Vertreibung, Diskriminierung, unmenschliche Arbeitsbedingungen: Sportereignisse wie die WM in Russland gehen mit der Aushöhlung von Menschenrechten einher – und die Gleichgültigkeit der Profis lässt autoritäre Regime alltäglich erscheinen. Wie kann man ein Bewusstsein dafür schaffen, dass unser Stadionvergnügen mit der Ausbeutung asiatischer Trikotnäherinnen zu tun hat? Wie könnte ein Megaevent aussehen, das niemandem schadet? Die Einführung in eine zwölfteilige Themenreihe.

Autor: Ronny Blaschke, ronnyblaschke.de

Der König von Siam, dem heutigen Thailand, schenkte seinen Feinden gern weiße Elefanten. Diese Tiere waren selten und galten als heilig. Ihre Pflege kostete viel, doch sie durften nicht zur Arbeit eingesetzt werden, erbrachten also keinen Profit. Wer einen weißen Elefanten besaß, starb oft in bitterer Armut.

Man begegnet weißen Elefanten heute auf andere Art. Als Sinnbild für wuchtige Sportstätten, die niemand mehr braucht. Im südafrikanischen Durban, wo ein teures Stadion für die WM 2010 neben eine Rugbyarena gesetzt wurde, die man auch hätte umrüsten können. Oder in Manaus: Für vier Vorrundenspiele der WM 2014 wurde eine Spielstätte mit 44.000 Plätzen in den Amazonas gerammt. Ob das Stadion je wieder ausverkauft sein wird?

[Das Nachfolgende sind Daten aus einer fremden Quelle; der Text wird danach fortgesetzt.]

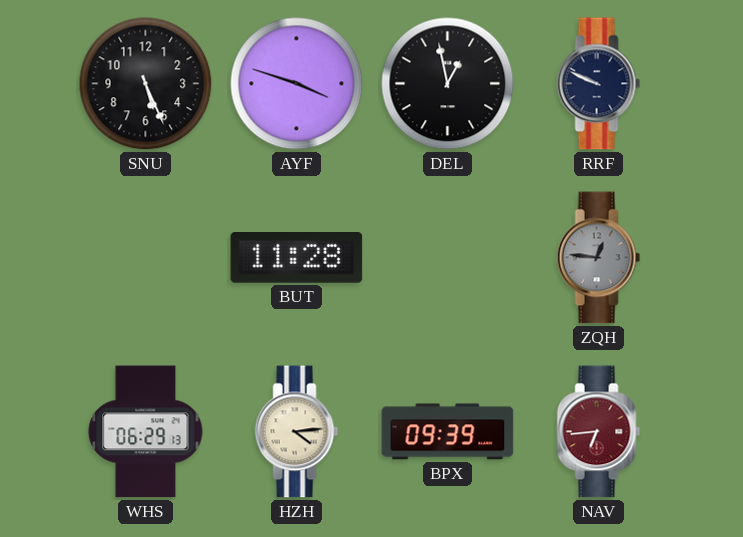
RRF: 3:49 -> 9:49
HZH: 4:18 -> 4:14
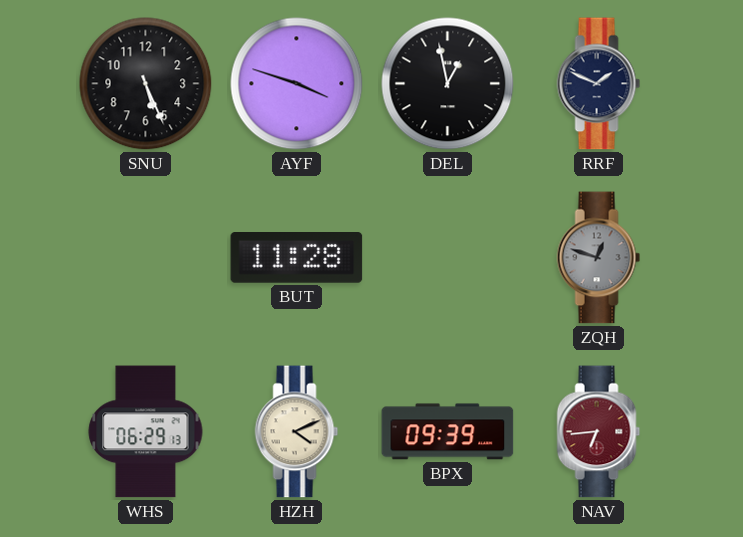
RRF: 9:49 -> 1:49
ZQH: 12:46 -> 12:48
HZH: 4:14 -> 4:11
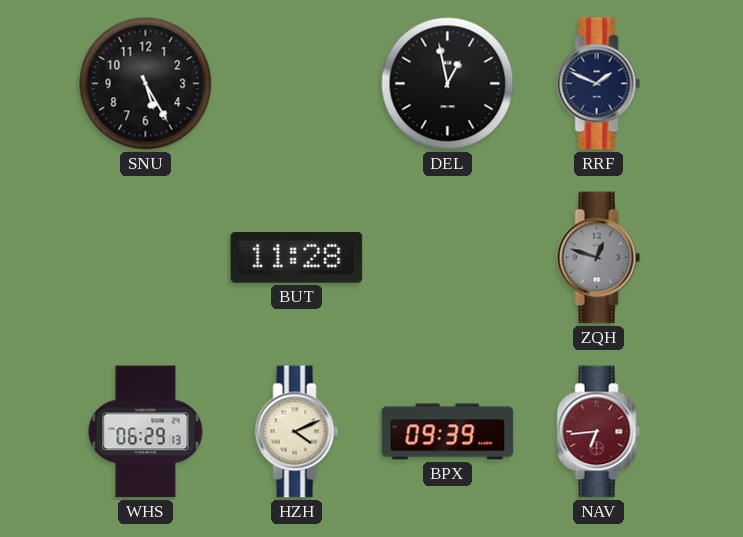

Sportereignisse und Menschenrechte. Man denkt an geldgierige Autokraten, an Zwangsarbeiter auf Baustellen, an brutale Polizisten gegen Demonstranten. Doch auch in Demokratien können Megaevents eine Aushöhlung der Menschenrechte in Gang setzen. Wenn sie für eine Turnierlänge Millionen Menschen aus aller Welt zueinander führen. Aber ihre Kosten danach dem Gemeinwohl zur Last liegen, über Jahre, manchmal Jahrzehnte. Steuergeld fließt in Schuldentilgung und Instandhaltung, weniger in Gesundheitsvorsorge und Bildung, weniger in Sicherheit und Infrastruktur.

In Gesellschaften driften soziale Gruppen weiter auseinander, nicht nur in Südafrika und Brasilien. Doch auch jenseits der Gastgeberländer hängt in der Milliardenindustrie Spitzensport alles mit allem zusammen. Unser wohltemperierter Stadionbesuch in Westeuropa ist auch mit der Ausbeutung asiatischer Trikotnäherinnen verknüpft.  Unser TV-Vergnügen während WM und Olympia ist Teil einer Maschinerie. Mit Spektakel, Superzeitlupen, Gemeinschaftsgefühl. Aber eben auch mit Umweltsünden und der Einschränkung der Versammlungsfreiheit, mit Vertreibung von Einheimischen und der Missachtung der Arbeitsrechte.

In der 44.000 Zuschauer fassenden Arena Amazônia trägt der Viertligist Nacional Futebol Clube seine Heimspiele aus.

Höhepunkt in der „Dekade des Sports“

Es ist höchste Zeit, die Debatte über die Rituale eines Events hinaus anzugehen, ohne Verdrängung historischer Ursachen. Wie prägen die Sportindustrie und speziell der Fußball das soziale Gefüge? Wie können Zivilgesellschaften in autokratisch regierten Ländern gestärkt werden, ohne sich mit Überlegenheitsdenken in den Vordergrund zu stellen? Wie könnte eine WM aussehen, die tatsächlich niemandem schadet? Eine zwölfteilige Themenreihe soll nach Antworten suchen, in Essays, Reportagen, Interviews, ergänzt mit Recherchetipps. Siebzig Jahre nach der Verabschiedung der UN-Menschenrechtscharta.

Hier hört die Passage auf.